Not really sure which part of IBS this fits best into to, but … Having renounced US citizenship what’s the situation if I wanted to gift a US citizen or US company some money? Are there any special taxes that would need to be paid because I’m an ex? This is just a hypothetical question in case I ever win the lottery!
No possible problem. Just don’t give it to a political party. If a charitable donation, it might not be deductible.
@portland, thanks. Didn’t think there was, but never sure about these things really. As said, just hypothetical atm. But something I might like to do some day if I ever did win the lottery.
https://www.irs.gov/businesses/gifts-from-foreign-person
@BirdPerson thanks for that. Knew sort of about the covered expat thing, but wasn’t sure if there might be something similar if you’re not a covered.

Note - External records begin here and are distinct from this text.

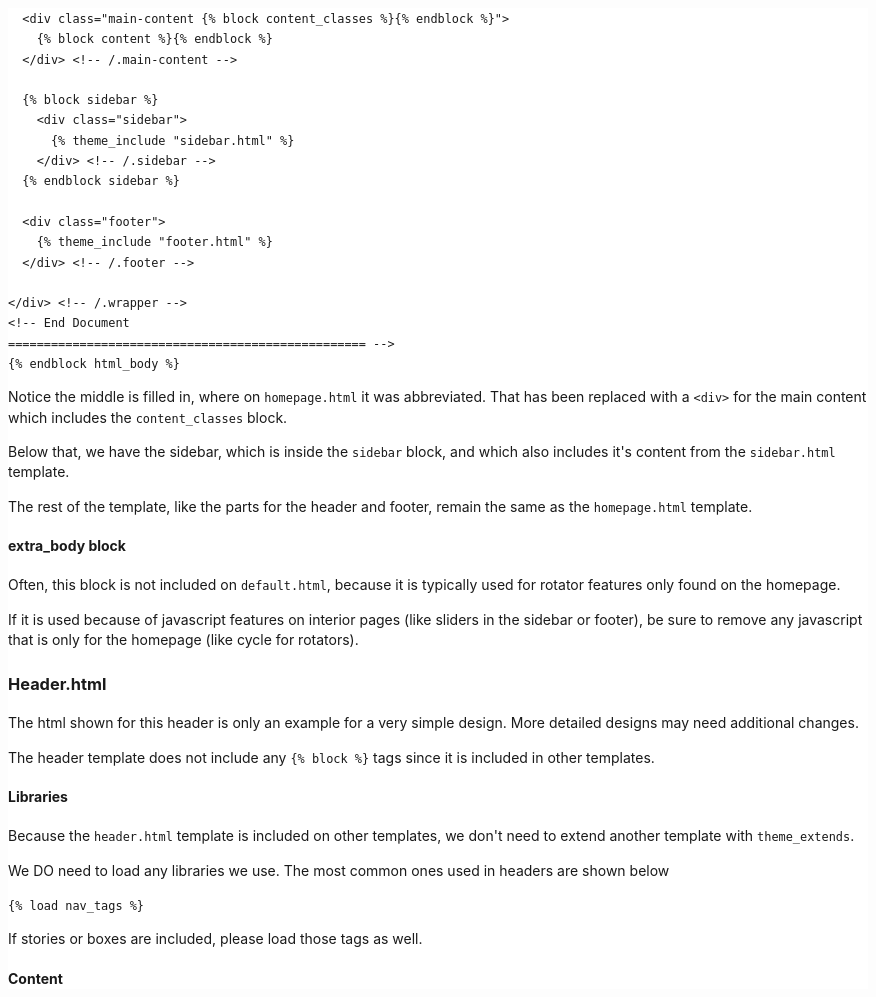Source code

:       <div class="main-content {% block content_classes %}{% endblock %}">
        {% block content %}{% endblock %}
      </div> <!-- /.main-content -->
      
      {% block sidebar %}
        <div class="sidebar">
          {% theme_include "sidebar.html" %}
        </div> <!-- /.sidebar -->
      {% endblock sidebar %}
      
      <div class="footer">
        {% theme_include "footer.html" %}
      </div> <!-- /.footer -->
      
    </div> <!-- /.wrapper -->
    <!-- End Document
    ================================================== -->
    {% endblock html_body %}

Notice the middle is filled in, where on `homepage.html` it was abbreviated. That has been replaced with a `<div>` for the main content which includes the `content_classes` block.

Below that, we have the sidebar, which is inside the `sidebar` block, and which also includes it's content from the `sidebar.html` template.

The rest of the template, like the parts for the header and footer, remain the same as the `homepage.html` template.

#### extra_body block

Often, this block is not included on `default.html`, because it is typically used for rotator features only found on the homepage.

If it is used because of javascript features on interior pages (like sliders in the sidebar or footer), be sure to remove any javascript that is only for the homepage (like cycle for rotators).


### Header.html

The html shown for this header is only an example for a very simple design. More detailed designs may need additional changes.

The header template does not include any `{% block %}` tags since it is included in other templates.

#### Libraries

Because the `header.html` template is included on other templates, we don't need to extend another template with `theme_extends`.

We DO need to load any libraries we use. The most common ones used in headers are shown below

    {% load nav_tags %}

If stories or boxes are included, please load those tags as well.

#### Content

I wonder how heirs would even know about the ‘covered’ thing, particularly if the overseas non USC dies years after renouncing. Not unless s/he told them.
@BP & Medea
As far as I know, the covered question has yet to appear on the IRS Estate and gift tax reporting form that is filed by the heirs. Maybe the IRS realize this proposal would be counter productive.
“Court of Federal Claims Holds that Not Reading The Schedule B Foreign Account False Answer Justifies FBAR Willful Penalty”
Stipulated facts include:
“• Plaintiff did not review her individual income tax returns for accuracy for tax years 2003 through 2008. Stip. ¶ 46.
• Plaintiff answered “No” to Question 7(a) on her 2007 income tax return, falsely representing under penalty of perjury, that she had no foreign bank accounts. Stip. ¶ 48.”
A comment in the article:
“…Practitioners should note that this rather cryptic holding seems to put at risk all taxpayers who on the Forms 1040 checked “No” in the foreign account box on Schedule B. Of course, Kimble’s facts beyond that Schedule B check mark were consistent with the willful penalty but as the Court posited its conclusion perhaps the “No” answer only would suffice…”
From:
http://federaltaxcrimes.blogspot.com/2018/12/court-of-federal-claims-holds-that-not.html#more
@ Stephen Kish
Both Kimble and Bedrosian are US residents which made it easy and apparently penalty profitable for the IRS to drag them into the US unjustice system. Their judges need to be given a good dosing of castor oil to rid themselves of the “kool aid”. (Afterwards a few sweet sips of empathy would be appropriate too.) Willful does apply in these two cases but it’s on the IRS side — willful prosecution for the purpose of reaping FBAR penalties. But, of course, my opinion counts for naught.
@Kish
You may recall that I wrote “Fifth Amendment” on the Schedule B question.
It seems to me that there was an earlier court decision that came to the opposite conclusion–that a no answer was not an indication of willful FBAR avoidance. But it’s been about 6 years since I saw that.
There’s a difference between giving a false answer and refusing to answer.
However, as far as I can tell, Tax Court is the only US court that still upholds US Supreme Court rulings US v. Sullivan and Garner v. US. Circuit courts have consistently overturned Supreme Court and overturned the 5th Amendment. Anyway, those Supreme Court rulings recognized the right not to answer specific questions as long as the full amount of income was declared.
https://www.thedailybeast.com/scotus-strikes-unanimous-blow-to-civil-asset-forfeiture?
Clearly they would also find some if not all FBAR fines on foreign residents home accounts to be excessive.
Trouble is no one can afford the fight.
There are still many people grappling with US extraterritorial taxation, FBAR, FATCA, etc.
Lots of responses from Canada, UK, France, etc. – see n= of respondents at end of report.
https://www.democratsabroad.org/carmelan/tax_filing_from_abroad_2019_research_on_non-resident_americans_and_u_s_taxation
Caveat; I’m not a DA, and do not belong to any political party. Posting merely for those who might want to use the results as evidence of the continued depth of the problem and burden.